Back-ups mean so much
Maybe a backup router configuration strategy might’ve helped Facebook (if they had been easily accessible). Although, to be fair, massive on-line businesses like Facebook typically have huge backup data centres available to provide resilience and mitigation against catastrophic events.
For many other failure scenarios, however, backups are an important part of a Plan B. Loss or corruption of data can render even a fully working, internet connected, server inoperative. In the event of hardware failures, ransomware, theft, deliberate misuse or vandalism – it’s often the presence or absence of that make the biggest difference.

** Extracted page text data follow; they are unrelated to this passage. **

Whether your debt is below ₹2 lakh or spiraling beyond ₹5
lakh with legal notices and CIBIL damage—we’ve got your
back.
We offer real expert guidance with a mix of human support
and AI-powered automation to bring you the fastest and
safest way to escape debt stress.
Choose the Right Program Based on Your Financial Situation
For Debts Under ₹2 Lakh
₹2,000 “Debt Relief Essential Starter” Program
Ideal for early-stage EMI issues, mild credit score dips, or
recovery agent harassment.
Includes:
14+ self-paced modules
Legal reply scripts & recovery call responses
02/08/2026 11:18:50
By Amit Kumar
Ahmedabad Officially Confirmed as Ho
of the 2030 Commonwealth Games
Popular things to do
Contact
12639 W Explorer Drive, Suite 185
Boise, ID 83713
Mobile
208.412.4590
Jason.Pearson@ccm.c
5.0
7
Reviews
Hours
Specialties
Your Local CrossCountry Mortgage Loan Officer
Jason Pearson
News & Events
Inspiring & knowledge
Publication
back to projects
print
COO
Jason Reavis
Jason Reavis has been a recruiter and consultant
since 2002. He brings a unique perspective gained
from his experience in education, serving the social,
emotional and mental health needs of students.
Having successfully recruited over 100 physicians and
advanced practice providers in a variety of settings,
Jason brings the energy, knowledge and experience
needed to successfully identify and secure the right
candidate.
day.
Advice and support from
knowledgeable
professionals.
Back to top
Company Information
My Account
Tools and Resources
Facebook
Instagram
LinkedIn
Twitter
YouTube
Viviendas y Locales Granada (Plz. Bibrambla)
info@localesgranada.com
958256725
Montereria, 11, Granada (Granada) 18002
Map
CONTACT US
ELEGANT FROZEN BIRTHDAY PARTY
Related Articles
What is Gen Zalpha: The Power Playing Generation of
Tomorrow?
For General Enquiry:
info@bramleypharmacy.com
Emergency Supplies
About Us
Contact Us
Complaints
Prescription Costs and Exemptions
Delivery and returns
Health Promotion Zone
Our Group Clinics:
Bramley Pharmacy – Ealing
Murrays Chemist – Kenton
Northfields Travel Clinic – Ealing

In some ransomware attacks, where the decryption process has been absent, unworkable or too slow, backups have provided the road to recovery. Colonial Pipeline found that; and so did Maersk when they were hit by NotPetya. They only managed to get their systems back because of a single domain controller, located in a remote Nigerian office and unaffected by the broader network outage. Incredibly, it was this only copy of the user and system Active Directory (which was ultimately flown back to head office) that enabled the recreation of the Maersk windows domain.
We’ve seen lots of significant systems outages in the past, resulting from numerous causes, and Facebook is just the most recent high profile “victim”. We also know that such disruptive events can stem from something as small as a butterfly flapping its wings.
Effective risk management means dealing with these, and where they can be foreseen, having controls in place. Every company can learn something about network support and administration from the Facebook experience, and in the same way every company can learn something about ransomware from Colonial Pipeline and about the importance of backups from Maersk.
You do have to sweat the small stuff!